>**La France n’est manifestement pas prête à faire face aux effets du changement climatique**. Le réchauffement en France pourrait atteindre +4°C d’ici la fin du siècle avec les politiques climatiques mises en œuvre actuellement dans le monde, sans compter que la variabilité naturelle du climat va entraîner des années encore plus chaudes.
[…]
>L’adaptation doit passer du mode réactif prévalent aujourd’hui, en réponse à **une situation d’urgence**, pour devenir préventive et transformatrice en anticipant bien en amont les changements futurs.
[…]
>Par conséquent, la baisse des émissions brutes en France doit presque doubler pour atteindre ces nouveaux objectifs, et les puits
de carbone doivent fortement augmenter, pour atteindre une baisse de 17 Mt éqCO 2/an jusqu’en 2030, alors que les émissions n’ont baissé que de 9,1 Mt éqCO2/an sur la période 2019-2022
[…]
>**Tous les secteurs doivent réhausser leurs efforts.** Les nouveaux objectifs 2030 reflètent l’urgence à agir, et impliquent une accélération des actions dans **tous les secteurs émetteurs** (transports, bâtiments, agriculture, industrie, énergie, déchets), tout en augmentant fortement le potentiel des puits de carbone
Si ça n’était pas encore clair et certain, il est urgent d’agir rapidement, partout et dans tous les secteurs, sans quoi la fin de votre existence et ceux de vos proche sera terrible, et celle de vos enfants, encore pire.

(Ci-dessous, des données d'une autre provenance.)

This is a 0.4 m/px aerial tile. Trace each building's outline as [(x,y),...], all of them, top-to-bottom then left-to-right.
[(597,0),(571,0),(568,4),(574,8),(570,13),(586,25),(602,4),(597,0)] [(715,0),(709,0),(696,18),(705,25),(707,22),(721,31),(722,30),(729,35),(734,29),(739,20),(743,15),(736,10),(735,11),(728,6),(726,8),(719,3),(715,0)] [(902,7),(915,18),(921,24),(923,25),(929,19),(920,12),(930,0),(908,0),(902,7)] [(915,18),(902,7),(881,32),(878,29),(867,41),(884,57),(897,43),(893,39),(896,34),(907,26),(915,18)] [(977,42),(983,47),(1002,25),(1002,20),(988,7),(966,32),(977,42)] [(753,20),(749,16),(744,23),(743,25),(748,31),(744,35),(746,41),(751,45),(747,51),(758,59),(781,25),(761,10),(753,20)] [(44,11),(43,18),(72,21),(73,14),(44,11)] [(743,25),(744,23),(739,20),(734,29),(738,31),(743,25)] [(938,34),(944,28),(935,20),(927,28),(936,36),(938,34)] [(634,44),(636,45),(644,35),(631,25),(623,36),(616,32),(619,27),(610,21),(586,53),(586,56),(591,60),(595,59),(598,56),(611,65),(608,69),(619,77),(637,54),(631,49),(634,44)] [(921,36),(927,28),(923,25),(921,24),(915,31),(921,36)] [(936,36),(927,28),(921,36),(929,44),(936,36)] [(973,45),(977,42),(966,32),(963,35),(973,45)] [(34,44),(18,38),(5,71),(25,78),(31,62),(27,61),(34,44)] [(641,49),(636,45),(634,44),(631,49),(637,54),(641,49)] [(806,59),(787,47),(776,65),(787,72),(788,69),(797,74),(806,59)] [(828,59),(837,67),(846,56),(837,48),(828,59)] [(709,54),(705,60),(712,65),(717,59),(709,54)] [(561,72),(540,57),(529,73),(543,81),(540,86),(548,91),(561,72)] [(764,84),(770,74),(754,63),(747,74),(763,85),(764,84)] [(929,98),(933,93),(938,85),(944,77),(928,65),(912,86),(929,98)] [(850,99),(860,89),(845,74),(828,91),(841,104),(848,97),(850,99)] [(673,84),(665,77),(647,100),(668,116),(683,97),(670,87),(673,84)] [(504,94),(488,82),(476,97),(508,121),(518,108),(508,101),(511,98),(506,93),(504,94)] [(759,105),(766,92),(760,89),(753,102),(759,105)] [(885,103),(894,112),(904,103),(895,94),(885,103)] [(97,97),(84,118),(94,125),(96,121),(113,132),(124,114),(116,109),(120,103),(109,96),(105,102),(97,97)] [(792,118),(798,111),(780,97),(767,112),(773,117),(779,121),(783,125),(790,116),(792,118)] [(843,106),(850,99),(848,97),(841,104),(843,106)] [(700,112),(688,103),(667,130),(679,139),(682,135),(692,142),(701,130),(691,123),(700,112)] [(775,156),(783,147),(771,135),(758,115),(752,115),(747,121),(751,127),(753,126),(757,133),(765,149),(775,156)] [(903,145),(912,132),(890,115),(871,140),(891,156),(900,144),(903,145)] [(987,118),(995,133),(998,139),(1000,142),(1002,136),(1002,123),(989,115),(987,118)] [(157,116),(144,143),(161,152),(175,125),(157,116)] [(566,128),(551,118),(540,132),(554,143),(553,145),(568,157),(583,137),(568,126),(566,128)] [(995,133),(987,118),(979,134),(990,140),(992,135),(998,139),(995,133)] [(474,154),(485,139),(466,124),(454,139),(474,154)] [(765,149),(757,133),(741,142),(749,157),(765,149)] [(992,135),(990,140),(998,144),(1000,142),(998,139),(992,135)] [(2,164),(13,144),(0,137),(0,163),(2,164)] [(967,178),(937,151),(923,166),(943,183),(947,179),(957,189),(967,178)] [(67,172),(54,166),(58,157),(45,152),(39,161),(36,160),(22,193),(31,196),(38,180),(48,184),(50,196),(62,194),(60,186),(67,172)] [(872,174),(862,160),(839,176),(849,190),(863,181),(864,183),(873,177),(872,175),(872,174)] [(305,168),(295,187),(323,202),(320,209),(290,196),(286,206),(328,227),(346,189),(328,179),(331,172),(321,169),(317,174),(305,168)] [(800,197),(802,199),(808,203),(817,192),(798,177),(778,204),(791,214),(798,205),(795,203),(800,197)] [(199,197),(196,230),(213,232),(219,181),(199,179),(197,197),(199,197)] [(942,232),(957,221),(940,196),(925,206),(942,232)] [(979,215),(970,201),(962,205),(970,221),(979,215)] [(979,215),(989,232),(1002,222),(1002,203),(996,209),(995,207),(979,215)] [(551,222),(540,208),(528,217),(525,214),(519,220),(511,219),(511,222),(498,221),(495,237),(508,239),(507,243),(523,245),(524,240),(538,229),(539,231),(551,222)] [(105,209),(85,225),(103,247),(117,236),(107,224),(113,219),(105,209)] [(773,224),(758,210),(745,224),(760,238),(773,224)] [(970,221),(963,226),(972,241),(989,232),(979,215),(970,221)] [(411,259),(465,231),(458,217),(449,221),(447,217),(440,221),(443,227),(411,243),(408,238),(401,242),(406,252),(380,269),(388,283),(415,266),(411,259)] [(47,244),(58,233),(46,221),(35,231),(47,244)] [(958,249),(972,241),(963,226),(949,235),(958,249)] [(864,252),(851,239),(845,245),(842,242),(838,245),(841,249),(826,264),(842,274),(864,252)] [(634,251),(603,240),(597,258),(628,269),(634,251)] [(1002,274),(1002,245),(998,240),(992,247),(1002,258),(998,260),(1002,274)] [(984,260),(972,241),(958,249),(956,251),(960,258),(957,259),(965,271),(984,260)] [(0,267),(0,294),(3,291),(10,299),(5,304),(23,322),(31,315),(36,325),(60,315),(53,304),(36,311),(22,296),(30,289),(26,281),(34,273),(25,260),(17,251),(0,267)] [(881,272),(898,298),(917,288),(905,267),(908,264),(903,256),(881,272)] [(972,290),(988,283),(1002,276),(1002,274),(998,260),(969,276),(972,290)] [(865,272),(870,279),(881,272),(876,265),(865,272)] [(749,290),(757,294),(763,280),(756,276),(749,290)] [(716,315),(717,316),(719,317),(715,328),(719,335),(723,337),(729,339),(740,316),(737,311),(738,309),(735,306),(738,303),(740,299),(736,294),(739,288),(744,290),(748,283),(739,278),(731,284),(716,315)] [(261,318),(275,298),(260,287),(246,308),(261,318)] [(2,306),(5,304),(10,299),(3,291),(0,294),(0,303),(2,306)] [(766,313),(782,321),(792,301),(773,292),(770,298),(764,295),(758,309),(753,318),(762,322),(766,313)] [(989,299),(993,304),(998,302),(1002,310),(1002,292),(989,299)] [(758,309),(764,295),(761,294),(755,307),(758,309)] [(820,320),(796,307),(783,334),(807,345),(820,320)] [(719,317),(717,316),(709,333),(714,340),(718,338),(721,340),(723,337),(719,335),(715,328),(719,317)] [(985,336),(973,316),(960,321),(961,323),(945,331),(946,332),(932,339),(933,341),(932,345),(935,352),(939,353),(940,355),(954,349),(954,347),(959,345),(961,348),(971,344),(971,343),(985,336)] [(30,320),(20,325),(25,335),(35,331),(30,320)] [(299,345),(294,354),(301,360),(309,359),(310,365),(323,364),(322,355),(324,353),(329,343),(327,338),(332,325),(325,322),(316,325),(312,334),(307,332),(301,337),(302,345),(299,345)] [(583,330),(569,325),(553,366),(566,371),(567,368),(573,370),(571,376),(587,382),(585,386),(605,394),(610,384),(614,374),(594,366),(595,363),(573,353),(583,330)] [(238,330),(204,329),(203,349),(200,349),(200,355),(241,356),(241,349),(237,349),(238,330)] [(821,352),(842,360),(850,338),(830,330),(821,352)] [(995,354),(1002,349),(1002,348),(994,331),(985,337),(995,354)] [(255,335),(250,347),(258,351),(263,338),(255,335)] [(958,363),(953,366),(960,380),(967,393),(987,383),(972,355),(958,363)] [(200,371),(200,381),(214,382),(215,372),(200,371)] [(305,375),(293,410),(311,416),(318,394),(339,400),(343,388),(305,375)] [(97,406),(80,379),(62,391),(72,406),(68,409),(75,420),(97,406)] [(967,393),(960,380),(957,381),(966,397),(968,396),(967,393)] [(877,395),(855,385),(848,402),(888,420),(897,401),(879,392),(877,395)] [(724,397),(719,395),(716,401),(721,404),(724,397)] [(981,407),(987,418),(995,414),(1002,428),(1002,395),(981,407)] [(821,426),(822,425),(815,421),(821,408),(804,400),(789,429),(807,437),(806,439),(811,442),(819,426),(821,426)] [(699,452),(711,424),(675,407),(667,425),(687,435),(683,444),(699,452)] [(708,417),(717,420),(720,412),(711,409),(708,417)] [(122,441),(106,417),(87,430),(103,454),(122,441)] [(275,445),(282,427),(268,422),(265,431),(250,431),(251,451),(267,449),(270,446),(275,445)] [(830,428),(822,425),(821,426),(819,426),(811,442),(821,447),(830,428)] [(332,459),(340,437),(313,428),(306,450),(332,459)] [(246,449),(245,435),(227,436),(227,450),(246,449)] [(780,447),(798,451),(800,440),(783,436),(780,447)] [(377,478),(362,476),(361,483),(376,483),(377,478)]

>**‘Discourses of climate delay’ pervade current debates on climate action. These discourses accept the existence of climate change, but justify inaction or inadequate efforts.** In contem-porary discussions on what actions should be taken, by whom and how fast, proponents of climate delay would argue for minimal action or action taken by others. They focus attentionon the negative social effects of climate policies and raise doubt that mitigation is possible. Here, we outline the common features of climate delay discourses and provide a guide to iden-tifying them.
[…]
>The discourses we identify here can be compelling. They build on legitimate concerns and fears as societies move closer to addressing climate change. **We argue that they become delay arguments when they misrepresent rather than clarify, raise adversity rather than consensus or imply that taking action is an impossible challenge**
Attention, les émissions de l’aérien ne représentent que les vols intérieurs, elles sont donc largement sous estimée dans ce rapport.
Elles ne sont généralement pas comptées pour faciliter les comparaisons internationales, même si je trouve ca un peu bizarre, il suffirait de prendre pays de départ et d’arrivée et de diviser les émissions du vol entre les deux, au lieu de les mettre dans un paquet à part. C’est plus compliqué pour les cargos.
Le rapport du Citepa Secten 2023 indique quand même que la France est à la baisse en terme démission de GES depuis les années 1990. 550Mt de CO2 en 1991 aujourd’hui on est à environ 400Mt de CO2 / an. La population a pris 8 millions d’habitants en 30 ans. Après les objectifs du 0 carbone on sait pertinemment que c’est totalement inatteignable sauf au détriment de notre économie. Et si la France redevient un pays du tiers-monde à un moment donné il faudra bien reproduire en masse et donc émettre encore plus de CO2. C’est mon point de vue.
​
Edit : Il faut aussi se féliciter de notre réussite.
Moins de bagnoles, moins de vaches. Désolé Laurent Wauquiez et François Roussel. T_T
Je comprends pas pourquoi la production d’énergie n’est pas répartie dans les autres catégories.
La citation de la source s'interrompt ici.